Copy out the items below, renaming "series" to "line" wherever it appears and keeping everything else the same. Leave the pictures out of your copy.
-- Opening Marker --
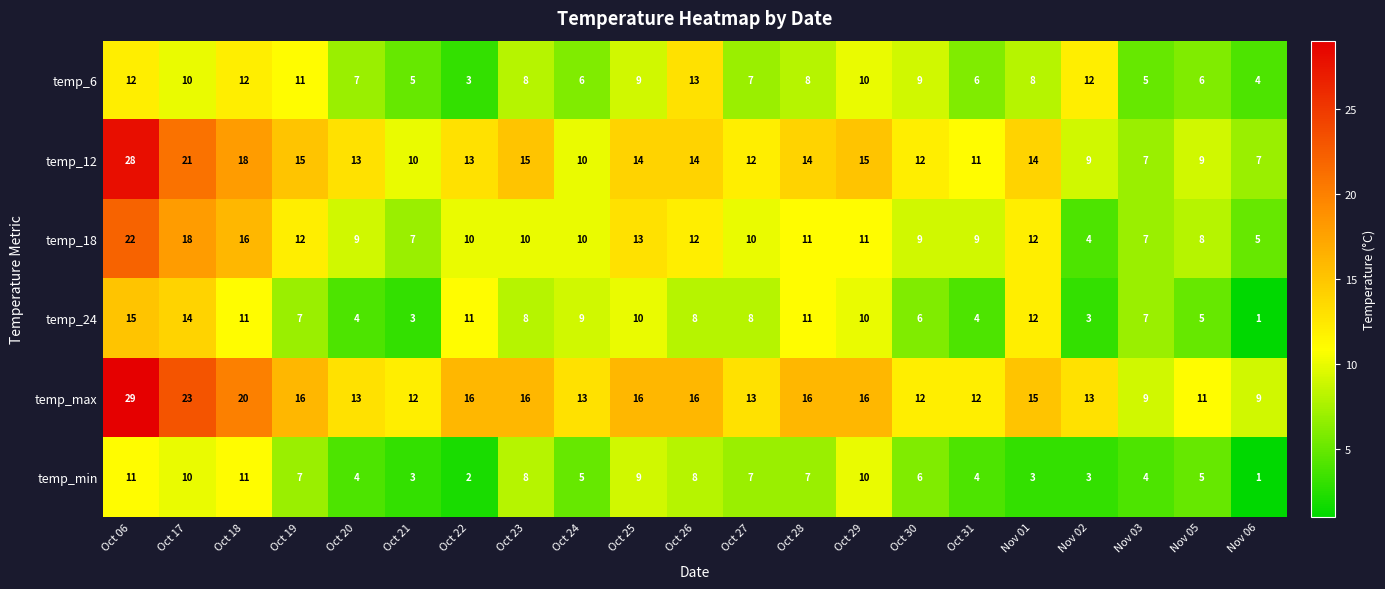

What is the highest value of the temp_min series?

11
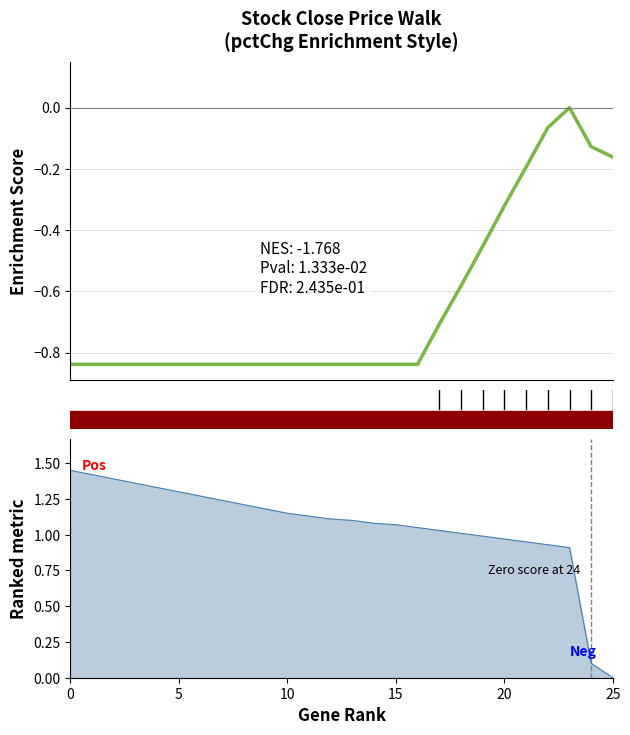

How many points are higher than both their immediate neighbors (excluding endpoints)?

1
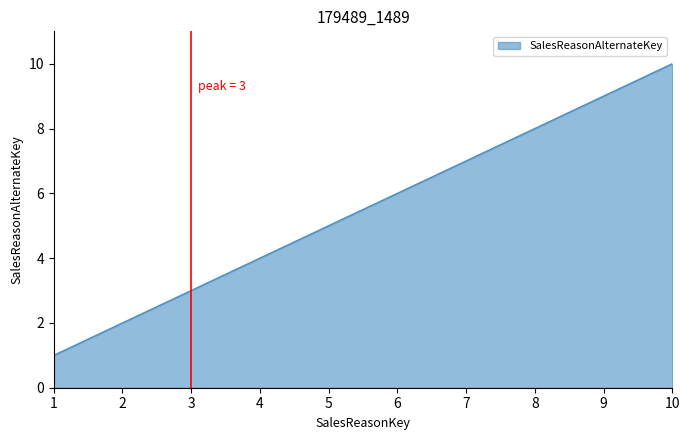

True or false: the data shows 6 at 6.

True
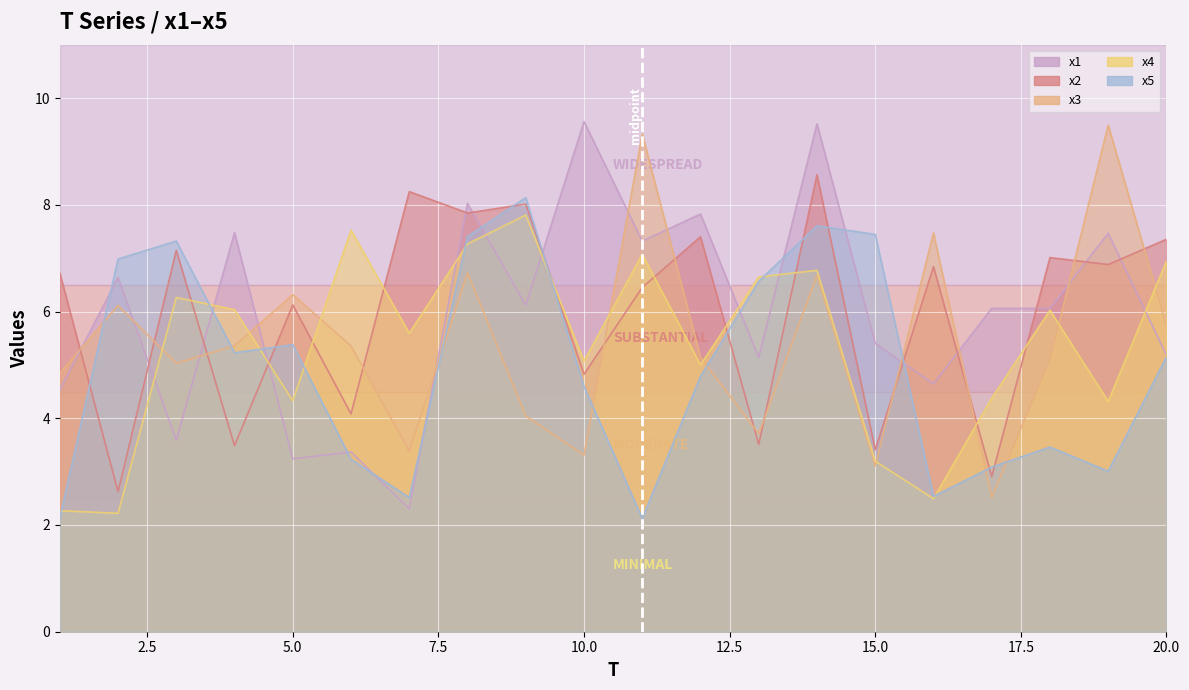

Rank the series by their maximum value, from highest to lowest.

x1, x3, x2, x5, x4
-- Closing Marker --
Solution:
What is the highest value of the temp_min line?

11

How many points are higher than both their immediate neighbors (excluding endpoints)?

1

True or false: the data shows 6 at 6.

True

Rank the line by their maximum value, from highest to lowest.

x1, x3, x2, x5, x4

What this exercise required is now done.